→ **Lignes extraites**:
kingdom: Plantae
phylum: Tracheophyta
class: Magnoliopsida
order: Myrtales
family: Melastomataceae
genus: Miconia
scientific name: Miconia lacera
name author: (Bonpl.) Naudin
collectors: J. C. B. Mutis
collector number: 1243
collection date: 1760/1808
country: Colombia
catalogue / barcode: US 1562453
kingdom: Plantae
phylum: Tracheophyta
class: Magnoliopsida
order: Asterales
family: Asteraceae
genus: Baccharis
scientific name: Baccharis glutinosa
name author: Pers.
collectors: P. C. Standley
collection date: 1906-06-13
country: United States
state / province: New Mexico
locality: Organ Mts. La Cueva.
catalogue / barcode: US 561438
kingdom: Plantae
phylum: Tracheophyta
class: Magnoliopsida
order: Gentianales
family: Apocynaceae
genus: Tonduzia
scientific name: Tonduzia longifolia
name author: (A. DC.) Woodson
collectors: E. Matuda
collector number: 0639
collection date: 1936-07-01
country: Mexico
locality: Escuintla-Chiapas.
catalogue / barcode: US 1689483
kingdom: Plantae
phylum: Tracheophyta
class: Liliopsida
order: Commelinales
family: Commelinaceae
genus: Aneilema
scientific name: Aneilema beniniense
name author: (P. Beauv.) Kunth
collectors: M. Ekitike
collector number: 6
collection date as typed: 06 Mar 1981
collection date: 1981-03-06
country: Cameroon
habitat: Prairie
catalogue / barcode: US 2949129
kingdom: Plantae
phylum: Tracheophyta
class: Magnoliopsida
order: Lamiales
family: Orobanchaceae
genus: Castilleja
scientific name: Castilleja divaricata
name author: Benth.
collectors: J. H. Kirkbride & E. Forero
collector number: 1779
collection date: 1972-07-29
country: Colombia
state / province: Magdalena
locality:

→ **À faire**:
Pouvez-vous recopier à l'identique les lignes ci-dessus, en commençant à celle qui contient « collectors: J. H. Kirkbride & E. Forero » et en vous arrêtant à la fin des lignes, bornes comprises ?

→ **Réponse attendue**:
collectors: J. H. Kirkbride & E. Forero
collector number: 1779
collection date: 1972-07-29
country: Colombia
state / province: Magdalena
locality:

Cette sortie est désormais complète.